What are Deepfakes in terms of Machine Learning
Deepfakes is the artificial media, it may be image, audio, or video. Here, we will discuss What are Deepfakes, How are they created, their pros and cons.
What are Deepfakes?
Deepfakes are artificial media in which a person existing in image or video is one who was never there. It can switch people present in the media with someone else whereas the remaining act and part of the media remain unchanged.
Deepfakes have gained wide popularity in fields such as entertainment, social media, politics, etc.
How are they created?
Deepfakes use a part of Neural Network i.e. autoencoder. Machine Learning has its huge part in the creation of the Deepfakes with tools and techniques of Artificial Intelligence as well as Deep Learning.

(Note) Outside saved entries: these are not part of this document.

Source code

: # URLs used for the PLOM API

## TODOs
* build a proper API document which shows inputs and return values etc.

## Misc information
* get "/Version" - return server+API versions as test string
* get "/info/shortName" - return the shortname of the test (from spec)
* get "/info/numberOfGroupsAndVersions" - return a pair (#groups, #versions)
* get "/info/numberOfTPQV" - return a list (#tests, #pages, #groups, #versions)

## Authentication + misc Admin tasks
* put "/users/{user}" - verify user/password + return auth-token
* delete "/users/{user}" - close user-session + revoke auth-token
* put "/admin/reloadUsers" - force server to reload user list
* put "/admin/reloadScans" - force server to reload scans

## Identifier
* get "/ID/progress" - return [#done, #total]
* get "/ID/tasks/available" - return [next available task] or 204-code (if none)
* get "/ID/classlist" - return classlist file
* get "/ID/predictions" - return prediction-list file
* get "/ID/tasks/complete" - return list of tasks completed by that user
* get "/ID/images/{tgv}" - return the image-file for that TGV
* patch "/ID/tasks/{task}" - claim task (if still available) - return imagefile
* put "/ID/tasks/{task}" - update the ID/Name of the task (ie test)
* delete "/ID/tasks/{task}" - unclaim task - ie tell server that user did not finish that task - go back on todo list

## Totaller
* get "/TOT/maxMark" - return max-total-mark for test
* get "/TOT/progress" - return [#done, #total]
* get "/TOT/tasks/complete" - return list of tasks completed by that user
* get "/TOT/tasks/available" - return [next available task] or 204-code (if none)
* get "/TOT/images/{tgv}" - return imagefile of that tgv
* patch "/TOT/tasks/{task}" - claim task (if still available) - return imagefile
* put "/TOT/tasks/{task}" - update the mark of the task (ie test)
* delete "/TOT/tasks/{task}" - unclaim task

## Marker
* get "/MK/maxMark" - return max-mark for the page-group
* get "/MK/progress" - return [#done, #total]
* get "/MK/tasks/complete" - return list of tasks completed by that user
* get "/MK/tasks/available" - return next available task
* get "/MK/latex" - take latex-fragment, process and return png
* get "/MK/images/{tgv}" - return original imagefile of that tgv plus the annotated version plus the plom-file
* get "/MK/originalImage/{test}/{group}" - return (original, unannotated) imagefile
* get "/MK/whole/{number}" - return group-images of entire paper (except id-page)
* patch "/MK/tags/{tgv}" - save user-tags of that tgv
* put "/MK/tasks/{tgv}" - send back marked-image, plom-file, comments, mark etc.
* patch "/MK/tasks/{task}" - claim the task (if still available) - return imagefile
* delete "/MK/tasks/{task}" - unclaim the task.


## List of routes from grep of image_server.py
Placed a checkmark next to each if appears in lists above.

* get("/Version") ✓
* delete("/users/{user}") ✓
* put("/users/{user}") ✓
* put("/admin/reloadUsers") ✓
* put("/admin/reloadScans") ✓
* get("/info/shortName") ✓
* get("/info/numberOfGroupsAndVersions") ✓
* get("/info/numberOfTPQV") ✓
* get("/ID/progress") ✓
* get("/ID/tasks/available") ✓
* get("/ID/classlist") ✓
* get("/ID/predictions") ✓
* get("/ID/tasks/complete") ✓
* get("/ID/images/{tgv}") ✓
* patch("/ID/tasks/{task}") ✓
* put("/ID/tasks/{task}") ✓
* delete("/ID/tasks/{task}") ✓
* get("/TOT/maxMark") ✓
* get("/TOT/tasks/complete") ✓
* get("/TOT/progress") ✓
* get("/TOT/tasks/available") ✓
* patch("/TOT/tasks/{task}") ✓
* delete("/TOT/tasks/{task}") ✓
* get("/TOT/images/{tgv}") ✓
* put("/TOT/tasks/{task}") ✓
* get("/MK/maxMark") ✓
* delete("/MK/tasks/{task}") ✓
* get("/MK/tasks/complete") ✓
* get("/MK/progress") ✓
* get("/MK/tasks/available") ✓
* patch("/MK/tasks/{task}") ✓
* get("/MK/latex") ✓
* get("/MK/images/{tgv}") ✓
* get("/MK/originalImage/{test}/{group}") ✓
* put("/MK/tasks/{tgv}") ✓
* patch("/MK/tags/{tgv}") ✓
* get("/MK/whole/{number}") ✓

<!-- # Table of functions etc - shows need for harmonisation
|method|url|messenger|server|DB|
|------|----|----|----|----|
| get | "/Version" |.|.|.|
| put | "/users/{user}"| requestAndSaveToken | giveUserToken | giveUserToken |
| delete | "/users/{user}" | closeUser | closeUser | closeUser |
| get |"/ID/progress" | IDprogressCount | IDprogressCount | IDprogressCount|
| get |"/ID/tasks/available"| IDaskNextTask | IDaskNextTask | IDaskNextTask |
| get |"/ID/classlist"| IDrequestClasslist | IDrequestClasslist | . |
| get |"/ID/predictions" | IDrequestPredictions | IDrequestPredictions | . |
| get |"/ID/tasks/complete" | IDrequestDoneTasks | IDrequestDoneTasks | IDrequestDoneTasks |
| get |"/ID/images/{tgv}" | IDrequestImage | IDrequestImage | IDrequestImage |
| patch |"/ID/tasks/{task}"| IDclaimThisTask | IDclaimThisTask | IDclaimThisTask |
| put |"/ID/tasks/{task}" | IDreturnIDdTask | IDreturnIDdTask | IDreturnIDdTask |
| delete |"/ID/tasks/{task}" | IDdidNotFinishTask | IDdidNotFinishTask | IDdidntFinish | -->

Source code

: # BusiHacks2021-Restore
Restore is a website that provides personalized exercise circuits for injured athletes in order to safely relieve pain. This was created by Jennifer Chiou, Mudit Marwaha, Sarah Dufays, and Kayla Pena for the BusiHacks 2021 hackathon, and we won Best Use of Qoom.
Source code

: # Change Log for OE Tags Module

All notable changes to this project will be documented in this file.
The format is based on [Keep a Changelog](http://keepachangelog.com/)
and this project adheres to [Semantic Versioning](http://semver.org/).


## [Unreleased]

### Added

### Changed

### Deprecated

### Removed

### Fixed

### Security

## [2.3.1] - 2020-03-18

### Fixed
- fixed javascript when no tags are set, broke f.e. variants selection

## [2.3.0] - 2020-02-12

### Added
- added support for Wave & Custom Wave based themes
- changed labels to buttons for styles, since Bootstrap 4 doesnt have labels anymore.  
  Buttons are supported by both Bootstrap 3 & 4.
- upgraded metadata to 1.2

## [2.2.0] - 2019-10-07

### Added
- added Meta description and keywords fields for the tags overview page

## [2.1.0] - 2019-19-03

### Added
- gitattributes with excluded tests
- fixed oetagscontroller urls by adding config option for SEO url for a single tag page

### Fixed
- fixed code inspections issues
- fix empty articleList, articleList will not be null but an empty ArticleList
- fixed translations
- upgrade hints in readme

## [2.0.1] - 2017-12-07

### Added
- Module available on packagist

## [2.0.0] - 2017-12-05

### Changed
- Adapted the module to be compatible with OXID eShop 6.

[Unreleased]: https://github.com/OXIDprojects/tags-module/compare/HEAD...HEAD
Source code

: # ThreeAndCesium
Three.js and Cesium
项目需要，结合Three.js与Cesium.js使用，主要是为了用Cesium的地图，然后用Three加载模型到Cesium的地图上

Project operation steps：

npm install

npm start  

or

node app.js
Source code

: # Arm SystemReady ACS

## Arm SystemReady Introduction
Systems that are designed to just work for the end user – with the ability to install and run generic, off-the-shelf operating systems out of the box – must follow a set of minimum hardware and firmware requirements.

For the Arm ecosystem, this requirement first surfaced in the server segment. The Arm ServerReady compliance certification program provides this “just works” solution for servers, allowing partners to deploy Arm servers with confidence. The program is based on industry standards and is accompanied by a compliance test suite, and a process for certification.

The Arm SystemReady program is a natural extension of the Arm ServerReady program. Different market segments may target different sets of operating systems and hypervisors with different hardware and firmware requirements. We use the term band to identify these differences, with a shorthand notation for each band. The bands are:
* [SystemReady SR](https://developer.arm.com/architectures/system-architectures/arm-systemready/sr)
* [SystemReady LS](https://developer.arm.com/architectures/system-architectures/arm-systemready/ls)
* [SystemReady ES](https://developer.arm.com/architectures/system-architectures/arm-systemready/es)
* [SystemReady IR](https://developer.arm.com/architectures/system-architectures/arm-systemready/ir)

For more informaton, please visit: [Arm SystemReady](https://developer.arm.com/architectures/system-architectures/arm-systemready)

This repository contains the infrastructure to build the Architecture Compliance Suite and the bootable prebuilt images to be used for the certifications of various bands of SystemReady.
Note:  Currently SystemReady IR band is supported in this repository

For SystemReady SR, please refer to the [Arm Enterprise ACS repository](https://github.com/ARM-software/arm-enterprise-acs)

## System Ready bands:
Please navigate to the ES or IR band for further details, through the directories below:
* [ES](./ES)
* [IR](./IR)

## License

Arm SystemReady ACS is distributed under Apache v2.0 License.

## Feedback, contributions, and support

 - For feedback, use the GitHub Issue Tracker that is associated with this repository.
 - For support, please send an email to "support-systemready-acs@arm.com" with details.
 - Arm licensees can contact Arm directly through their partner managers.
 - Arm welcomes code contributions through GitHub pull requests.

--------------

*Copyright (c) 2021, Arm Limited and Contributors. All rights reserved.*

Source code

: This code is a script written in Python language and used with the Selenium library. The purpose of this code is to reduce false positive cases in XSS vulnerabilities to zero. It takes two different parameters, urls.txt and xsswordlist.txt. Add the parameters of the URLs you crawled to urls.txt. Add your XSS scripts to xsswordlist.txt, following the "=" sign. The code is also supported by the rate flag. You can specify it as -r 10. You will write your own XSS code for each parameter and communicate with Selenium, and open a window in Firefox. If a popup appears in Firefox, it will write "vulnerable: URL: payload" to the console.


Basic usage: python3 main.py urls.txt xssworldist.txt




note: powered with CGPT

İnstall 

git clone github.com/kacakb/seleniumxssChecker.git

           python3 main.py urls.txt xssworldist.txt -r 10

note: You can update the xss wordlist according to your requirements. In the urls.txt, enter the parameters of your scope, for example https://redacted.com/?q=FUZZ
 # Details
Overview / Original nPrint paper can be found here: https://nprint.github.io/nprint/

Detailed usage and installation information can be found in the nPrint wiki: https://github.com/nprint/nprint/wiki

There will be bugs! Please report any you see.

This autoencoder consisting of an encoder and a decoder. Encoder reduces the image to a lower dimension latent image, it encodes the person present in latent space. Decoder recreates the image from a lower dimension latent image and superimposes the features present in the latent space.
When we talk about Deepfakes we need to understand GANs on which the first audit of the Deepfake landscape was devoted. GANs stands for Generative Adversarial Networks which is a class of Deep-Learning algorithms. It needs a huge amount of training data and also it is time-consuming. However, Algorithms nowadays used to create Deepfakes are not having prominent roles of GANs.
- Film Dubbing
- Alerting Video Transcripts
- Educational Application
- It can make something is real when it is not. It can sometimes spread false news or rumors which might be a topic to worry about.
- It’s spreading fakeness in the real world.
You can have a look at various issues and problems being created because of Deepfakes. Anyways, it’s a great interesting thing to learn and implement.